Webinar Recording: Trade Surveillance and data capture for MiFID II compliance

“These networks operate at high speed and there is a lot to look at,” he said. “The challenge is being able to get that information without losing any of the bits and bytes that are there. You’re saving a copy of everything going on in real time. That’s essential because that will give you the basis to do real-time surveillance, do analysis after the fact and let other applications get in there and do the analysis they need to do.”

Responding to an informal poll question asked during the webinar, 57% of audience members said regulatory concerns increased their interest in network packet capture.

Featured Download: Poll results on Trade Surveillance and data capture for MiFID II compliance from our recent webinar audience

Packet capture can also address MiFID II and similar regulatory concerns by solving the problem of data being stored in unrelated silos, according to Clive Posselt, commercial director at Instrumentix.

“Large organisations’ typical business approach to this is frequent technology changes, operating in silos,” he said. “Bringing together connectivity specialists, infrastructure teams, trading technologists, traders and business managers with the data they all require to comply with regulation is extremely difficult, especially when rebuilding the lifecycle of a transaction. … Organisations are looking for opportunity to use the regulation to drive business processes and enhance business processing.”

Monitoring, tracking and reporting non-linear transaction data in real-time, from different technology silos makes it difficult to get high granularity, added Posselt. Coupling packet capture with more accurate time-stamping makes it possible to manage relevant data at greater scale, he said.

Demonstrating best execution

Firms’ legal obligation for regulatory reporting entails demonstrating that they got the best possible results for their clients, explained William Garner, partner at the Charles Russell Speechlys law firm.

“Where you have voice broking, how do you gather enough information to demonstrate that?” he said. “What’s vital is gathering information in relation to particular orders or trades, and gathering evidence to demonstrate that you have the best possible result in the circumstances.

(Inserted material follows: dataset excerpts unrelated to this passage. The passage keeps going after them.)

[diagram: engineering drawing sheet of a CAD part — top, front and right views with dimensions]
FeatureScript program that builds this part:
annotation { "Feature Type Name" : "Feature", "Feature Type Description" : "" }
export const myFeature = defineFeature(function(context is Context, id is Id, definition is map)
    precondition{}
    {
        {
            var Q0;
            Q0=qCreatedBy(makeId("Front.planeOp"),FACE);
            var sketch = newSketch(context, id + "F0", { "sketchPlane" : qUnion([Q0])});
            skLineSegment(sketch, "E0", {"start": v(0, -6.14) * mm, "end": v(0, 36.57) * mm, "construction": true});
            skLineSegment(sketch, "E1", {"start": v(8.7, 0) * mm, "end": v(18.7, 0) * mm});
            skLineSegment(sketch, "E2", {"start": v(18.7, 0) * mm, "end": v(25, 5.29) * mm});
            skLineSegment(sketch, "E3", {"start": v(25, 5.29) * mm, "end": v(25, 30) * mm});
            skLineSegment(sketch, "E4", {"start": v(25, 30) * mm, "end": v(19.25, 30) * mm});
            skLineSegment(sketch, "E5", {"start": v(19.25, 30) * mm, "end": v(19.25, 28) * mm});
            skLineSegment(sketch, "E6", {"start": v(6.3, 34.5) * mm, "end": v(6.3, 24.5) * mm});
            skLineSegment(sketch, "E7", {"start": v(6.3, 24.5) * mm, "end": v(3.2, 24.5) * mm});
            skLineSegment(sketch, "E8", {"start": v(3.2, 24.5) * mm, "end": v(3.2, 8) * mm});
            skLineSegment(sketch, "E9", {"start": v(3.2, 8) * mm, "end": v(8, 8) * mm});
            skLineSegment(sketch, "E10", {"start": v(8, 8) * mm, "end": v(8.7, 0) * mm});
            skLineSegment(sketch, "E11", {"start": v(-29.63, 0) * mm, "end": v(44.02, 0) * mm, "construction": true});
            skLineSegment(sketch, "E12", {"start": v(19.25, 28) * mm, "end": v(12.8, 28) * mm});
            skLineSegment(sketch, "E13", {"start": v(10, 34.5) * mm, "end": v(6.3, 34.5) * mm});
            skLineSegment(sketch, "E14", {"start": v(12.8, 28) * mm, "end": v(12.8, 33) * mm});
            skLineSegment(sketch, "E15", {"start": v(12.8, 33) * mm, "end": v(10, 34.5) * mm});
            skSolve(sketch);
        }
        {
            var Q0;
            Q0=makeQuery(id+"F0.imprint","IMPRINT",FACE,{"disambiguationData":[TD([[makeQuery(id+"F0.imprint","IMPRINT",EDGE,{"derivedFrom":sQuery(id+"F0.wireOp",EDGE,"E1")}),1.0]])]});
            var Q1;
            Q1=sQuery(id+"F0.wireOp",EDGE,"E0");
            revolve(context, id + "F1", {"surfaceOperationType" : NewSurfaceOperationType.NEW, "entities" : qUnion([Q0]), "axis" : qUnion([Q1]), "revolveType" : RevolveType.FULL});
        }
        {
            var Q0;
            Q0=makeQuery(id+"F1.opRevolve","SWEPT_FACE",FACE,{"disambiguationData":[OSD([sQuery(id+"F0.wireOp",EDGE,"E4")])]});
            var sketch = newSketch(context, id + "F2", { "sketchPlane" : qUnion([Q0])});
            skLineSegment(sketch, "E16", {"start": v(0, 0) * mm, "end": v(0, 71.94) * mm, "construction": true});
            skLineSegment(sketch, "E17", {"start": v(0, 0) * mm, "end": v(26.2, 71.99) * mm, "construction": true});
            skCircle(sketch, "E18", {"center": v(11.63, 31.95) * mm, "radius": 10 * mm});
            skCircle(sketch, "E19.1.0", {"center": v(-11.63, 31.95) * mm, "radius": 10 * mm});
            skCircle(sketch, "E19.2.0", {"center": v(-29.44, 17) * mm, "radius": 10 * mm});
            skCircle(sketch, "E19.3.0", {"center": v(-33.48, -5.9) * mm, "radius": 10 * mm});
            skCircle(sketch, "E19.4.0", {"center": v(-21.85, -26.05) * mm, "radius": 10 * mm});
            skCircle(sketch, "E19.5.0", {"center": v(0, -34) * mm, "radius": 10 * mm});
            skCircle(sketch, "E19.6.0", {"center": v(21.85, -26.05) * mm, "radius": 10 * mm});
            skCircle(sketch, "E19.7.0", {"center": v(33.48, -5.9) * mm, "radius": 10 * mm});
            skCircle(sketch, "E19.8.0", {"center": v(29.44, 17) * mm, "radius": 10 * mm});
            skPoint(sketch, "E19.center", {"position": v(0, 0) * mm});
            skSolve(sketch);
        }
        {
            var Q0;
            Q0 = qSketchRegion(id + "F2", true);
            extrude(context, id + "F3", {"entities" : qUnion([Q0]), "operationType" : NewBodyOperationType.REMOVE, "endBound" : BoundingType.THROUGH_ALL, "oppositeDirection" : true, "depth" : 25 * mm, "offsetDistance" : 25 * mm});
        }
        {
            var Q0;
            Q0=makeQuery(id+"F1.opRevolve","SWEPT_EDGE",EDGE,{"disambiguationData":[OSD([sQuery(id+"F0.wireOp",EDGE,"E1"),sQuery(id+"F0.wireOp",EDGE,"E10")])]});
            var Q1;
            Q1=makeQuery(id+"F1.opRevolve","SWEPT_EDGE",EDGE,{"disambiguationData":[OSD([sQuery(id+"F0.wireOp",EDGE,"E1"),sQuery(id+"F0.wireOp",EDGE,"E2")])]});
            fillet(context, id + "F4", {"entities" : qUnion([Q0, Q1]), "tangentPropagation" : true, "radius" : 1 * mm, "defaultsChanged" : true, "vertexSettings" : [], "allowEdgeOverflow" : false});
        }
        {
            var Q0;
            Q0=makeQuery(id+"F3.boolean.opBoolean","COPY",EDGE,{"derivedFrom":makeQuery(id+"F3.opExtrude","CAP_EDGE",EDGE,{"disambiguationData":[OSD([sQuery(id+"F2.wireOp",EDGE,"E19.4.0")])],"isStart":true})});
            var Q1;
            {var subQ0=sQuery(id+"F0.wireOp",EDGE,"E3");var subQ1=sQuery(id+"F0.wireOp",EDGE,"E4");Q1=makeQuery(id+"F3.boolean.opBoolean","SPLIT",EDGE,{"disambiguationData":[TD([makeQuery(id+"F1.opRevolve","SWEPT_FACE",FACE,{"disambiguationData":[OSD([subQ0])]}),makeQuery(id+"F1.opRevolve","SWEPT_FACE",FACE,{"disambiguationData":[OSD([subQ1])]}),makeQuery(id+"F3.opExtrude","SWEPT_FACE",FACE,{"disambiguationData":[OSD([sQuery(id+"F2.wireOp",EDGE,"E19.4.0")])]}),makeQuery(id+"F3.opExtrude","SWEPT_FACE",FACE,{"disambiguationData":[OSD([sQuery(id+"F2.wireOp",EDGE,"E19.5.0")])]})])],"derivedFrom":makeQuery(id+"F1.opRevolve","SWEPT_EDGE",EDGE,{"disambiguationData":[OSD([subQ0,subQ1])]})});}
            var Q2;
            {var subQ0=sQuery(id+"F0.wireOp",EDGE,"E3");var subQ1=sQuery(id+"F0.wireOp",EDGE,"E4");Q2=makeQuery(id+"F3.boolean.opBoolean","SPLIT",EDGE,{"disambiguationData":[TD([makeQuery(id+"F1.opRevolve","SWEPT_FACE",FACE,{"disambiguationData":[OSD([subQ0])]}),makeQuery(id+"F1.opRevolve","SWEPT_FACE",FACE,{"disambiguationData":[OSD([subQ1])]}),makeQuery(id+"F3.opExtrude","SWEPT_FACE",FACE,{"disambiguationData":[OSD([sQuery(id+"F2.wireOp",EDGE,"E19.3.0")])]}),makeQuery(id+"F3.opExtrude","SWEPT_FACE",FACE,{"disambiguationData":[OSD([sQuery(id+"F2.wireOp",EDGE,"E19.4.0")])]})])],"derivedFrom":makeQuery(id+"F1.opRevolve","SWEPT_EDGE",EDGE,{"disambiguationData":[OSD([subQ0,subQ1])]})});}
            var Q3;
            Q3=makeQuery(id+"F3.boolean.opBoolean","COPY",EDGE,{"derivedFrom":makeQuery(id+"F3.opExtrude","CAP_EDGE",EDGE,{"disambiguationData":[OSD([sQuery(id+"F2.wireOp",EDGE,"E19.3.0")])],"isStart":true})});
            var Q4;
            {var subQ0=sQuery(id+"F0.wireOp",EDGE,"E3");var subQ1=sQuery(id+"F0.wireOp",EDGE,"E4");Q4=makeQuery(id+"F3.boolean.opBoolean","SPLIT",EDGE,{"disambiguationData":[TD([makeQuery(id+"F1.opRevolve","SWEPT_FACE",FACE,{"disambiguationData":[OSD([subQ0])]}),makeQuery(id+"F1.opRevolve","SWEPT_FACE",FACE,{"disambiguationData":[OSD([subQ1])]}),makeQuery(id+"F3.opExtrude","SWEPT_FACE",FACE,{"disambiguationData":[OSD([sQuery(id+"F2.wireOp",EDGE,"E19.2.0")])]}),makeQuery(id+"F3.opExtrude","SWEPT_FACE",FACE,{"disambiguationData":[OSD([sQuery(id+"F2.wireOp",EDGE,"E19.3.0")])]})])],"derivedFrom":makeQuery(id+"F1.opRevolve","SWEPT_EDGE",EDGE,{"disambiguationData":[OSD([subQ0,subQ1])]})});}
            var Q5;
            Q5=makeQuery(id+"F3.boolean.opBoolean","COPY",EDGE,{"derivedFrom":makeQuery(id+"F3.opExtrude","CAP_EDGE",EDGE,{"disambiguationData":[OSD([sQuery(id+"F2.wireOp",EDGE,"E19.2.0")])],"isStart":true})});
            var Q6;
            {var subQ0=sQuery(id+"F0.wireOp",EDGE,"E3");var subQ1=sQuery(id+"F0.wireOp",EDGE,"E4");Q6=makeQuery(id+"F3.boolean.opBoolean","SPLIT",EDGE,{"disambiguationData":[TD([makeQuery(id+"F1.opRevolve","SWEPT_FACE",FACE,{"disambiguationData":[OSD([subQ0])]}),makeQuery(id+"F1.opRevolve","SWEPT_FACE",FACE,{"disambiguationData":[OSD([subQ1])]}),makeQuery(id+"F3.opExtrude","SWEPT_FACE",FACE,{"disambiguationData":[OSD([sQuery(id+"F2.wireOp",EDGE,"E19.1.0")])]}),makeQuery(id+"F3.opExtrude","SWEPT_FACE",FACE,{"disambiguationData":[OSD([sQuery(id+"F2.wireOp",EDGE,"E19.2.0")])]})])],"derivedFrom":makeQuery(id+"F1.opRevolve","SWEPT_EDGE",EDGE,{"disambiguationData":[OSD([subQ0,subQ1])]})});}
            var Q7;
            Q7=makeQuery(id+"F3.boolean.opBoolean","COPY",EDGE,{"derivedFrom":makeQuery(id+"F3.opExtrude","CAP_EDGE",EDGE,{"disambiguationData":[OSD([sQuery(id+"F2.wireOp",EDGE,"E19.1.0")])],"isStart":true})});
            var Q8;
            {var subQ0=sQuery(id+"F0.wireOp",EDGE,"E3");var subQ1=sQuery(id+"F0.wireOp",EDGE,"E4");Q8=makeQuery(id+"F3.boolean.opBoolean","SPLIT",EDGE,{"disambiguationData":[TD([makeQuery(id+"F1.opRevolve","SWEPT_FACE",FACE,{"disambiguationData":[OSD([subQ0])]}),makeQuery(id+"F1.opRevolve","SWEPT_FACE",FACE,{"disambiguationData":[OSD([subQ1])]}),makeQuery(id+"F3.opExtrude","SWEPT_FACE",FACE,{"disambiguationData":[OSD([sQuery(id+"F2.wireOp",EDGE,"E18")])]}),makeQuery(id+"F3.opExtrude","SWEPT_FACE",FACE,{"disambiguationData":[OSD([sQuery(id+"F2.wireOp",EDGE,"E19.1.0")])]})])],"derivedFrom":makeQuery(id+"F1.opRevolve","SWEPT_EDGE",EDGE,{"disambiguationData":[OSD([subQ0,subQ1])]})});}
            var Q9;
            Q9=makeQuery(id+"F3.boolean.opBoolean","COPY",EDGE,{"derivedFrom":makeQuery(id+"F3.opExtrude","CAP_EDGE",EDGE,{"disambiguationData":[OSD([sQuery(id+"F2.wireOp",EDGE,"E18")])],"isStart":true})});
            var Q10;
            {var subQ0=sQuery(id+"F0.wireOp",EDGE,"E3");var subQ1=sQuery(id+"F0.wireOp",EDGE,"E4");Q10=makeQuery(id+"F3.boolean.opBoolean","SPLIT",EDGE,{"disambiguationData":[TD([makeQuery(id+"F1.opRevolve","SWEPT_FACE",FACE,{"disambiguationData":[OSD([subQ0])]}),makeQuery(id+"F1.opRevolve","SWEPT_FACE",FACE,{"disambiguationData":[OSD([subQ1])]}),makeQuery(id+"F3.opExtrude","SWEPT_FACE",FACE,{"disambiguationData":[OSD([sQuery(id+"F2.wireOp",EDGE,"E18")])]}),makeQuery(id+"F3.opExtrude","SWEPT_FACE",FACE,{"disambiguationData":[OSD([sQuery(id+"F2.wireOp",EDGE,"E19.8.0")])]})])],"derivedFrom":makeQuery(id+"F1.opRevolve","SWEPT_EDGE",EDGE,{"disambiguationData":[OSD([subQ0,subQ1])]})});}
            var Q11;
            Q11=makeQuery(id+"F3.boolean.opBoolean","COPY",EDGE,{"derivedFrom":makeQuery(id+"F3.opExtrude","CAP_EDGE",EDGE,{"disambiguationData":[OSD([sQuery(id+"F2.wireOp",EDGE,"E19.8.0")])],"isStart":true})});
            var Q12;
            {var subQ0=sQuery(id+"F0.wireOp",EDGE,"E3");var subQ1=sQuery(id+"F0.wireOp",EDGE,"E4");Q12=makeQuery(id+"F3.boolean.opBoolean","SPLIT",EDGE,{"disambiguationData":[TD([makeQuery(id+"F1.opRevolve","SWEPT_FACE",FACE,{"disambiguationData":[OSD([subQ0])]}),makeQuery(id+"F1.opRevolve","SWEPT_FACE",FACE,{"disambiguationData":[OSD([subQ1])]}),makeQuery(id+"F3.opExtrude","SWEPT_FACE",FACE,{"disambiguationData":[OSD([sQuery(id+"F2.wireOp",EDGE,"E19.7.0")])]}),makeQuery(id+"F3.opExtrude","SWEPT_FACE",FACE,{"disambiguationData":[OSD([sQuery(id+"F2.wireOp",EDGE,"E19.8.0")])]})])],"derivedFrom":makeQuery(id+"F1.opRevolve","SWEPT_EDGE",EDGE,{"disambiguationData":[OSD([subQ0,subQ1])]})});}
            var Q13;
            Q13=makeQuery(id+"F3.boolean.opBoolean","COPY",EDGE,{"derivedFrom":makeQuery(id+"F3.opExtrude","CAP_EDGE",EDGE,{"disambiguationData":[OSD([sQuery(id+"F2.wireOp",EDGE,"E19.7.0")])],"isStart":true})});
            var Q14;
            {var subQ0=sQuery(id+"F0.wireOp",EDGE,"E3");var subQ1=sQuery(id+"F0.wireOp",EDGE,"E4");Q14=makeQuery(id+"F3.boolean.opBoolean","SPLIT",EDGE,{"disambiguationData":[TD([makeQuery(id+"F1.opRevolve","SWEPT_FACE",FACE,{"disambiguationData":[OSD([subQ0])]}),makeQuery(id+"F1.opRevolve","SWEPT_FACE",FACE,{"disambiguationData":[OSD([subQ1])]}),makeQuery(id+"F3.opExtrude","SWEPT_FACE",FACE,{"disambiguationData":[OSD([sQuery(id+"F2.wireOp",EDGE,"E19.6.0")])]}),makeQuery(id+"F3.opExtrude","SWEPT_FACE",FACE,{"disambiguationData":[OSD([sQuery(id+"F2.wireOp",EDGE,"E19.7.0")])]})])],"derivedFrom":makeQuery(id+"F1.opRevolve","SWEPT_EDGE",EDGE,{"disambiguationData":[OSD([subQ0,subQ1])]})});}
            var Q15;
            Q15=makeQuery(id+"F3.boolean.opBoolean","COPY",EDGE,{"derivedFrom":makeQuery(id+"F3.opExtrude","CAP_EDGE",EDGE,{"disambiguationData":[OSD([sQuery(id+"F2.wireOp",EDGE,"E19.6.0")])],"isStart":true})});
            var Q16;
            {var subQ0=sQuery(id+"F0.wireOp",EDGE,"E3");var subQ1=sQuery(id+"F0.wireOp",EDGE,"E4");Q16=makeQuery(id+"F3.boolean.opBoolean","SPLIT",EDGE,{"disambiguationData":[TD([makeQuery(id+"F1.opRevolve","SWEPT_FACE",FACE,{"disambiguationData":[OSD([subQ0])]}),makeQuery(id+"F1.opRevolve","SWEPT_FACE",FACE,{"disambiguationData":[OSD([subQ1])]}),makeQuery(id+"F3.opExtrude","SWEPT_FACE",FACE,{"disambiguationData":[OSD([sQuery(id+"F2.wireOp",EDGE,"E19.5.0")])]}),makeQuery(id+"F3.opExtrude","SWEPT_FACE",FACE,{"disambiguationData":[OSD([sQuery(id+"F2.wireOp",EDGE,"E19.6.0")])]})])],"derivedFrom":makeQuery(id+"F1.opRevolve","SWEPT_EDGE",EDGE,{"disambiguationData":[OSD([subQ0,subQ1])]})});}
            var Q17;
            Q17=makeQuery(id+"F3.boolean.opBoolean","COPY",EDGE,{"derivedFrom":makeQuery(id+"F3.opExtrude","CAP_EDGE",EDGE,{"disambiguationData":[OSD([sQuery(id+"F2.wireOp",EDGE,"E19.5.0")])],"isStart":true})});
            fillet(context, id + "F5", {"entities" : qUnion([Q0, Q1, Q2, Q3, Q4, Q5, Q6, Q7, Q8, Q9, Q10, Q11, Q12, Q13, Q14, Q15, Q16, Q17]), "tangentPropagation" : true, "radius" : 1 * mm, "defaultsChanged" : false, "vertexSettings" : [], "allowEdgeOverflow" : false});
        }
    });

Doing that electronically isn’t strictly required but certainly helps.”

The importance of packet capture will also be magnified by MiFID II provisions banning the bundling of research into sell-side services to clients, according to Posselt. “Those players need to focus even more on the quality of their performance of an execution now,” he said. “In packet capture, everyone concerned will be making sure their systems operate at optimal performance to provide the best possible results for their customers, because those clients will vote with their feet. … The ability to have accurate data, process it in real-time and historically re-create market events, use that data for testing algorithms, smart order-routers and troubleshooting will be absolutely invaluable.”

Capability for investigating anomalies

While MiFID II is not precisely prescriptive about how trading anomalies should be investigated, it does emphasise real-time and post-trade monitoring, according to Garner. “MiFID II is about looking at all the circumstances surrounding a trade and how you got there,” he said. “The expectation is you’re doing this electronically and have manual means to do so also. It’s a massive widening of scope and mandate.”

In other poll questions asked of the webinar audience, 62% said their firms were not prepared to investigate trading anomalies in real-time, and 40% said their firms do not have plans for deploying surveillance and capture technology to keep up with coming regulatory changes.

The greater scope Garner described, covering all the circumstances leading up to a trade, means using packet capture to pull in more data than ever before, from more places than ever before.

“As you look across pre-trade, execution and post-trade, and across assets, instruments and venues, you must duplicate these systems in all the places you need to monitor,” said Napatech’s Barry. “These are expensive and can be a very demanding proposition.” Napatech captures all “raw information” not tied to particular applications, to address this greater scale and scope more efficiently.

“It doesn’t necessarily have to be a one-to-one relationship between data capture points and the software doing the data harvesting,” Barry added. “You can also have different types of software accessing the same data capture info, so you can easily add different software for different types of harvesting. … There’s a lot of flexibility built into this model so as the volumes increase, you have a way to scale each of these layers independently without having to duplicate very expensive boxes throughout your network.”